• _Provided text_:

......

You might be wondering why use a function when you could just create a short list with those values.

Keep in mind that you will be scraping sites that could have thousands of pages and you have to capture and sanitize the labels on each page.

### Capture all the rows

In [16]:
# find ALL rows
data_rows = [] # list of dicts that hold row info
rows = table.find("tbody").find_all("tr")
# print(url)
print(rows)

[<tr>
<td class="player_name"><a href="https://www.pro-football-reference.com/players/C/CousKi00.htm">Kirk Cousins</a></td>
<td class="player_position">QB</td>
<td class="player_team"><a href="https://www.pro-football-reference.com/teams/min/2019_roster.htm">MIN</a></td>
<td class="player_salary">$27,500,000</td>
</tr>, <tr>
<td class="player_name"><a href="https://www.pro-football-reference.com/players/W/WinsJa00.htm">Jameis Winston</a></td>
<td class="player_position">QB</td>
<td class="player_team"><a href="https://www.pro-football-reference.com/teams/tam/2019_roster.htm">TAM</a></td>
<td class="player_salary">$20,922,000</td>
</tr>, <tr>
<td class="player_name"><a href="https://www.pro-football-reference.com/players/M/MariMa01.htm">Marcus Mariota</a></td>
<td class="player_position">QB</td>
<td class="player_team"><a href="https://www.pro-football-reference.com/teams/oti/2019_roster.htm">TEN</a></td>
<td class="player_salary">$20,922,000</td>
</tr>, <tr>
<td class="player_name"><a 

In [18]:
# function to create a dict of row data
def make_dict_nfl(player, position, team, salary):
    each_player = {'player': player, 'position': position, 'team': team, "salary": salary}
    return each_player

In [19]:
#find data for each row
for row in rows:
    my_row = row.find_all("td")
#         my_url = base_url + row.find("a").get("href")
    player = my_row[0].getText().replace('\n', "")
    position = my_row[1].getText()

......

• _Supplied entries_:
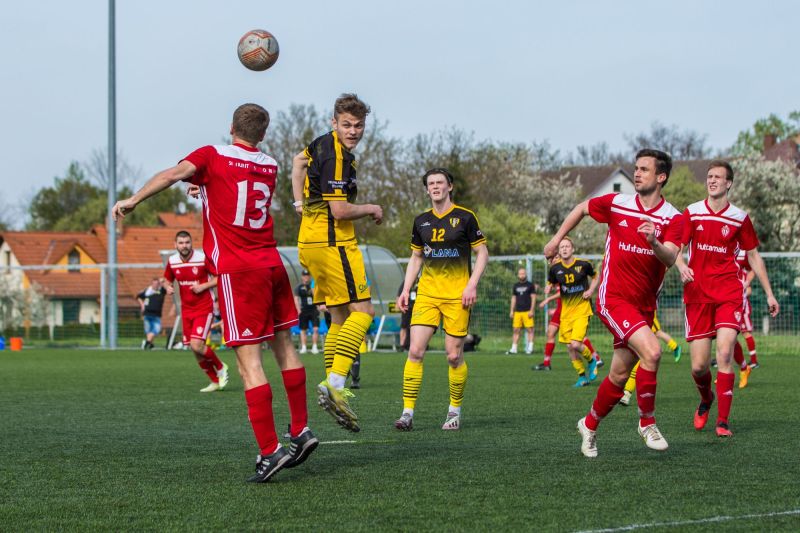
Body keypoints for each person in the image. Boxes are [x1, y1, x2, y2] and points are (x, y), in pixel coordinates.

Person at [112, 103, 318, 483]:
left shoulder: (211, 155)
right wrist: (204, 187)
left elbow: (174, 174)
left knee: (248, 362)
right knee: (285, 347)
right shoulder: (270, 164)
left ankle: (270, 451)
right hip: (273, 263)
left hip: (240, 271)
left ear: (230, 127)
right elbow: (234, 192)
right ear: (264, 134)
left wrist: (133, 199)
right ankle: (301, 429)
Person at [545, 149, 683, 458]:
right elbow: (581, 208)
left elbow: (671, 257)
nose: (636, 174)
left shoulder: (673, 217)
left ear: (661, 177)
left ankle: (589, 424)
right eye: (636, 168)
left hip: (643, 307)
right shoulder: (617, 204)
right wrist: (556, 240)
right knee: (653, 351)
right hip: (613, 298)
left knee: (619, 376)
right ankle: (647, 423)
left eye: (644, 170)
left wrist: (654, 242)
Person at [291, 93, 383, 432]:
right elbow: (340, 210)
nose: (353, 131)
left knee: (340, 317)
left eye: (358, 125)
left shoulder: (318, 144)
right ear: (334, 122)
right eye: (347, 124)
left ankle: (337, 391)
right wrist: (371, 208)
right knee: (365, 314)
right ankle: (335, 383)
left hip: (310, 243)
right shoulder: (338, 156)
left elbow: (297, 163)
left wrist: (298, 202)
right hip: (334, 244)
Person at [675, 160, 779, 437]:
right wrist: (681, 265)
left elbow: (754, 256)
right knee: (698, 367)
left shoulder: (739, 217)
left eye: (718, 177)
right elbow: (677, 247)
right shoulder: (693, 212)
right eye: (709, 176)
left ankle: (722, 420)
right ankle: (706, 398)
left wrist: (769, 293)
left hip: (728, 295)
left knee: (724, 353)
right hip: (697, 295)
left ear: (729, 183)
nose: (712, 181)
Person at [394, 167, 489, 431]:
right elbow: (416, 258)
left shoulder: (465, 218)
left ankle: (454, 411)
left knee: (453, 356)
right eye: (431, 183)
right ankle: (407, 413)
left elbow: (482, 253)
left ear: (450, 186)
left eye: (440, 182)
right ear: (427, 189)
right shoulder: (420, 221)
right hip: (426, 294)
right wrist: (405, 290)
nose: (435, 186)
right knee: (414, 351)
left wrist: (472, 284)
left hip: (457, 296)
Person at [163, 230, 229, 392]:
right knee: (194, 349)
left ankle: (221, 367)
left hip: (204, 307)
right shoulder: (172, 261)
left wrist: (203, 286)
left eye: (187, 242)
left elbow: (219, 277)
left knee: (196, 344)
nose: (184, 246)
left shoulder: (202, 258)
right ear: (175, 245)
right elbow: (166, 279)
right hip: (186, 310)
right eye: (181, 243)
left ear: (191, 243)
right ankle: (214, 381)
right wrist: (168, 287)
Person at [547, 238, 601, 387]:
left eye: (567, 246)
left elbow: (595, 276)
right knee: (570, 347)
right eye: (562, 247)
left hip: (582, 310)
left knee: (576, 344)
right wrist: (549, 286)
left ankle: (592, 360)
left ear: (572, 249)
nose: (564, 249)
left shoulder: (583, 264)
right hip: (566, 313)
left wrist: (591, 290)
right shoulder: (555, 268)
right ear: (559, 251)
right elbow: (551, 280)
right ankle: (582, 377)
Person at [533, 261, 602, 372]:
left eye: (554, 258)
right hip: (561, 309)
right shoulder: (555, 272)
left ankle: (594, 358)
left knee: (576, 340)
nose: (552, 261)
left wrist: (548, 299)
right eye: (549, 259)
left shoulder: (569, 270)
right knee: (552, 334)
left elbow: (565, 291)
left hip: (571, 309)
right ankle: (547, 363)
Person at [620, 312, 682, 406]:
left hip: (646, 312)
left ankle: (627, 392)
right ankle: (627, 392)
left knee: (656, 334)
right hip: (635, 313)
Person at [733, 249, 758, 388]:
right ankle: (727, 372)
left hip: (741, 306)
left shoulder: (742, 271)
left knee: (744, 332)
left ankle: (752, 361)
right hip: (725, 299)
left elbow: (755, 267)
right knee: (726, 337)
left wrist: (746, 284)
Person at [507, 268, 537, 354]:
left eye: (523, 273)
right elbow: (513, 298)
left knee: (530, 330)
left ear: (526, 274)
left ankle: (530, 348)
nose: (522, 275)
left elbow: (534, 298)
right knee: (516, 330)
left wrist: (532, 310)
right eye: (520, 274)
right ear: (518, 275)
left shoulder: (530, 285)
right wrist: (511, 311)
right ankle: (514, 348)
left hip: (527, 311)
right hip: (517, 312)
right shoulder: (515, 286)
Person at [137, 278, 168, 350]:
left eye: (157, 284)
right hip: (147, 313)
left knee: (156, 330)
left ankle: (147, 342)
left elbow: (166, 287)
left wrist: (163, 281)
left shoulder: (161, 291)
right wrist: (142, 305)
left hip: (156, 314)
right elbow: (139, 297)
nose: (155, 285)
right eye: (154, 284)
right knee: (149, 330)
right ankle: (150, 344)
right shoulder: (148, 291)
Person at [294, 270, 320, 355]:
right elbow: (296, 299)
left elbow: (317, 295)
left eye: (308, 275)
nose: (306, 277)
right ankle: (304, 347)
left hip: (313, 310)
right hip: (303, 310)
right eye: (304, 276)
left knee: (315, 328)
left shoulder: (313, 286)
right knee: (303, 330)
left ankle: (315, 347)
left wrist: (318, 307)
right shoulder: (299, 287)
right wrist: (298, 310)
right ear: (302, 276)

......

• _Problems to solve_:
1. In the scraping tutorial, which keys does the function make_dict_nfl place in the dictionary it returns?
2. Decide whether each statement agrees with the scraping tutorial. Answer yes or no, and quote the words of the tutorial that settle it.
(a) The tutorial says the sites being scraped could have thousands of pages.
(b) Marcus Mariota's listed salary is lower than Jameis Winston's.
(c) The code collects the rows from the table's "thead" element.
3. Continue the code in the scraping tutorial, starting after its final line.

• _Answers for the exercise_:
1. The keys are 'player', 'position', 'team', and "salary".

2.
(a) Yes: "you will be scraping sites that could have thousands of pages"
(b) No: both players are listed at "$20,922,000"
(c) No: "rows = table.find("tbody").find_all("tr")"

3.
    team = my_row[2].getText()
    salary = my_row[3].getText()

    # print(my_url)

    #create dict of row data
    players_dict = make_dict_nfl(player, position, team, salary)
    data_rows.append(players_dict)
print(data_rows)

[{'player': 'Kirk Cousins', 'position': 'QB', 'team': 'MIN', 'salary': '$27,500,000'}, {'player': 'Jameis Winston', 'position': 'QB', 'team': 'TAM', 'salary': '$20,922,000'}, {'player': 'Marcus Mariota', 'position': 'QB', 'team': 'TEN', 'salary': '$20,922,000'}, {'player': 'Derek Carr', 'position': 'QB', 'team': 'OAK', 'salary': '$19,900,000'}, {'player': 'Joe Flacco', 'position': 'QB', 'team': 'DEN', 'salary': '$18,500,000'}, {'player': 'Jimmy Garoppolo', 'position': 'QB', 'team': 'SFO', 'salary': '$17,200,000'}, {'player': 'Melvin Ingram', 'position': 'DE', 'team': 'LAC', 'salary': '$17,000,000'}, {'player': 'Mike Evans', 'position': 'WR', 'team': 'TAM', 'salary': '$17,000,000'}, {'player': 'Von Miller', 'position': 'LB', 'team': 'DEN', 'salary': '$17,000,000'}, {'player': 'Odell Beckham Jr.', 'position': 'WR', 'team': 'CLE', 'salary': '$16,750,000'}, {'player': 'Chandler Jones', 'position': 'DE', 'team': 'ARI', 'salary': '$16,500,000'}, {'player': 'Cam Newton', 'position': 'QB', 'te

In [20]:
## use pandas to write to csv file
filename = "nfl_2019_salaries.csv"
# df = pd.DataFrame({key: pd.Series(value) for key, value in gas_dict.items()})
df = pd.DataFrame(data_rows) 
df.to_csv(filename, encoding='utf-8', index=False)

print(f"{filename} is in your project folder!")

nfl_2019_salaries.csv is in your project folder!